* **SELECTED TEXT**
* * * * * * * * *

Beata "Bea" Szenfeld (born 23 December 1972 in Poland) is a Polish-born Swedish designer and fashion designer. She is known for her artistic and experimental creations with unusual fabrics and contexts. She has also designed invitations and held exhibitions with art work.

==Biography==
Szenfeld was born in Poland and moved as an 11-year-old child with her mother to Gothenburg, Sweden in 1983. She nowadays lives in Stockholm. In 2002, she graduated from Beckmans design school. Her graduation work won H&M's design scholarship.

After her graduation, she started her own brand in her name to design for both women and men. She often uses old fabrics or fabrics from secondhand clothes. In her vintage collection this is the most visible. She designs shirts with plenty of its original look remaining, but leaves them inside out or with the back of the t-shirt in the front. She reconstructs with the help of in-stitchings, bleaching, colouring and application sewings to create her clothes.

In 2003, Szenfeld won the TV3 design competition Fashion House, in which five Swedes lived in Rome for two months competing against other young European designers about a three months internship at the fashion house of Stella McCartney.

In 2005, she created her own exhibition called Too much is never enough, which had the theme of re-usable items. The exhibition was shown for the public at Kulturen i Lund, Regionmuseet Kristianstad and Falkenbergs museum. During Stockholm Fashion Week in August 2006 Szenfeld produced a joint fashion show with Gunilla Pontén. The same year, she was awarded a scholarship by the Konstnärsnämnden for the paper collection Paper Dolls which was exhibited at Liljevalchs konsthall in 2007.

* * * * * * * * *

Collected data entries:
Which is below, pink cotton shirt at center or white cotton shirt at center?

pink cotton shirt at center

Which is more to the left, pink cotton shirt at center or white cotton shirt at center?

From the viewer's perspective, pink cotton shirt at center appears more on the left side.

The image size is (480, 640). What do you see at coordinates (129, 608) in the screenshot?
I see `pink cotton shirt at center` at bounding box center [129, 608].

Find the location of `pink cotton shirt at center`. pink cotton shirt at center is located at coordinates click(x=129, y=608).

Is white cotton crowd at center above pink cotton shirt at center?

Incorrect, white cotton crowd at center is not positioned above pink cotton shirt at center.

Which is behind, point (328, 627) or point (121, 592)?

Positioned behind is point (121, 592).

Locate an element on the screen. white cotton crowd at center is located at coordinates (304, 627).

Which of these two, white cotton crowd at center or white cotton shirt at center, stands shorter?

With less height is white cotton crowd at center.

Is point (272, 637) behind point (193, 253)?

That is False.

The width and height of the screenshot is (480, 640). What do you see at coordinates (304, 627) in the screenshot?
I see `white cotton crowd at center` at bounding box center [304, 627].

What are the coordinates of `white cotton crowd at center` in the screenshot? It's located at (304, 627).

* * * * * * * * *

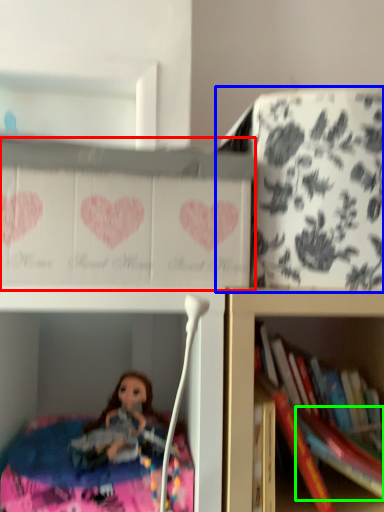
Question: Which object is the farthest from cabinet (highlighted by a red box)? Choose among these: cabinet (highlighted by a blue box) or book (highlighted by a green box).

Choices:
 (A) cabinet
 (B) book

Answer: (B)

* * * * * * * * *

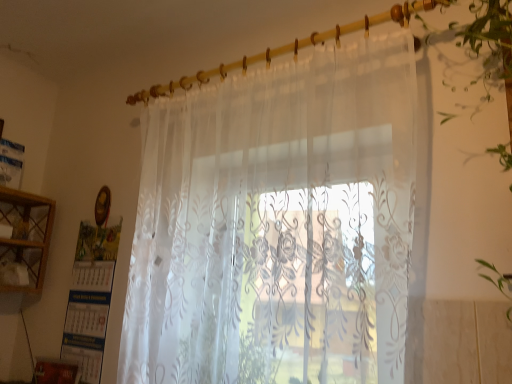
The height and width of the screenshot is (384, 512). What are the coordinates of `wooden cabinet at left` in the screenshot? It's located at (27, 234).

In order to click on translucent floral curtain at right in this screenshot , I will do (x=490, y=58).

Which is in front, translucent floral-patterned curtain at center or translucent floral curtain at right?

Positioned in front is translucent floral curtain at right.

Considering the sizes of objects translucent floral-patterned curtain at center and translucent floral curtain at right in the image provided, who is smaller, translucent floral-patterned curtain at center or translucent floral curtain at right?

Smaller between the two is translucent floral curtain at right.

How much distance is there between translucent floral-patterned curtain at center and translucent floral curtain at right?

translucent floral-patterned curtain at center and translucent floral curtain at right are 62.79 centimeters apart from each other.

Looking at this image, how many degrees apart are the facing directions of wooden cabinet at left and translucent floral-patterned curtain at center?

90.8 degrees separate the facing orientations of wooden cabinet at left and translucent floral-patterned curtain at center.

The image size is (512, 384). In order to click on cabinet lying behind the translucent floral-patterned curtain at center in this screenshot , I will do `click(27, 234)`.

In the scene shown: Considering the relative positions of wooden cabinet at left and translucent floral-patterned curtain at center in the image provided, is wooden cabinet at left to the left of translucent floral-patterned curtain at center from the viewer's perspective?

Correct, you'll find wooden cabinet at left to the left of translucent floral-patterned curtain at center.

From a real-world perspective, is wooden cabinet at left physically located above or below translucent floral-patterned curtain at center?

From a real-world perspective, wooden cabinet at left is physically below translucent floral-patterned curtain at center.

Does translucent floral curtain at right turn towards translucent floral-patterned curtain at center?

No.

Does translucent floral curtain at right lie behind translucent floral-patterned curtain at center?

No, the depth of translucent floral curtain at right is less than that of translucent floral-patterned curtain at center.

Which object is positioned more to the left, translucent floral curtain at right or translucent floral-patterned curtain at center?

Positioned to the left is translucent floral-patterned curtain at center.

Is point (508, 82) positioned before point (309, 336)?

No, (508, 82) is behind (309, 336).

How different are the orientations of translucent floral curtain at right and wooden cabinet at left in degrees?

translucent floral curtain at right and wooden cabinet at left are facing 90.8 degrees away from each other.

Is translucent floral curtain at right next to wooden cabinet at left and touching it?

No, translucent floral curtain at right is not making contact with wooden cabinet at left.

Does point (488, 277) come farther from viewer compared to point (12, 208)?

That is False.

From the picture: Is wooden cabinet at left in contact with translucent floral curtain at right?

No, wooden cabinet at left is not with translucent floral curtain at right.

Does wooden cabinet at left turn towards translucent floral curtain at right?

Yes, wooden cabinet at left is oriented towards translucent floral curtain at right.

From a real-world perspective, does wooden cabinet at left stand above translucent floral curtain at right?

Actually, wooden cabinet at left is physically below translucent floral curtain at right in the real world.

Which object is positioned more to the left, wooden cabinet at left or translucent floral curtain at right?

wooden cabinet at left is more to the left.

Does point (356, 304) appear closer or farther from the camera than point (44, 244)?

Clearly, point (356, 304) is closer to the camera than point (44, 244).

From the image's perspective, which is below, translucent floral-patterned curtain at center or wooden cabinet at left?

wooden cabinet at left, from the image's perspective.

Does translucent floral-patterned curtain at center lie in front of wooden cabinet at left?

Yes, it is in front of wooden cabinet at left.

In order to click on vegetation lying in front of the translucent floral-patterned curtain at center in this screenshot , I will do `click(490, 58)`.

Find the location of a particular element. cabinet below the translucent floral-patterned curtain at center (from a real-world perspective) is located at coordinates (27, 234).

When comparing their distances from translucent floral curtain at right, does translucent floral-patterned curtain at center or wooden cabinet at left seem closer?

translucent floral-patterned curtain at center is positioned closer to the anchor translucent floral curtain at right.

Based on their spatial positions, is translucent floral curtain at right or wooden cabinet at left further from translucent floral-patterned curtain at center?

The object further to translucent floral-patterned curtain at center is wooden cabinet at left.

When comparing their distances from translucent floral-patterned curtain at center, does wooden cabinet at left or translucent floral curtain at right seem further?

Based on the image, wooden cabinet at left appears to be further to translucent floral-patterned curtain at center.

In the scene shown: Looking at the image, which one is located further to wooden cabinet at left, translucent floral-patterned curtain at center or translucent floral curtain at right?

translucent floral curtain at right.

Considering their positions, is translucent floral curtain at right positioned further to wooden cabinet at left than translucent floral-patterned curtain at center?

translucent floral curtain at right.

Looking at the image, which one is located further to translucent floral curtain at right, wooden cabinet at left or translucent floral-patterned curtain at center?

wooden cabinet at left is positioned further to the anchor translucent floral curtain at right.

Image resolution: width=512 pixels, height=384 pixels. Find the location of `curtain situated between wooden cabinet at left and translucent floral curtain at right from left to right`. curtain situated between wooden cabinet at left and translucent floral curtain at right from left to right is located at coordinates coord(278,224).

* * * * * * * * *

* **REQUIRED ACTION 1**
Answer these questions using the Bea Szenfeld biography:
(a) In what year did Szenfeld graduate from Beckmans design school?
(b) What prize was at stake in the Fashion House competition?
(c) With whom did Szenfeld produce a joint fashion show during Stockholm Fashion Week in August 2006?
* **REQUIRED ACTION 2**
Name every venue that the Bea Szenfeld biography says exhibited her work.
* **REQUIRED ACTION 3**
Continue the Bea Szenfeld biography after its final sentence.

* **WRITTEN RESPONSE 1**
(a) 2002
(b) A three-month internship at the fashion house of Stella McCartney
(c) Gunilla Pontén

* **WRITTEN RESPONSE 2**
- Kulturen i Lund
- Regionmuseet Kristianstad
- Falkenbergs museum
- Liljevalchs konsthall

* **WRITTEN RESPONSE 3**
When the American fashion designer Tommy Hilfiger visited Sweden in 2007, she designed the storefront for his store. She co-operated with the Japanese company Sanrio, which created Hello Kitty. Szenfeld has also designed constructively the invitations for the party planner Micael Bindefeld. When she cooperated with the Italian company Barilla, she designed a dress made entirely of pasta. In May 2009 Szenfeld presented the outdoors exhibition Träditioner at Kulturen i Lund, an interpretation of the national costume traditions montaged around trees in the culture park in Lund.

Szenfeld has designed stage clothes for several singers like Loreen and Ola Salo. During the 2010 Polar awards in Stockholm musician Björk Guðmundsdóttir wore one of Szenfelds creations. In 2013, she did charity work for the store chain Granit with unusual design of storage boxes, with all proceeds going to the children's help organization Happy Children. In 2014, singer, Lady Gaga used Szenfelds design for herself and her background dancers for the music video for the song "G.U.Y."

On 12 February 2020, Szenfelds studio was shot at when she was there, with a soft airgun with two people being arrested.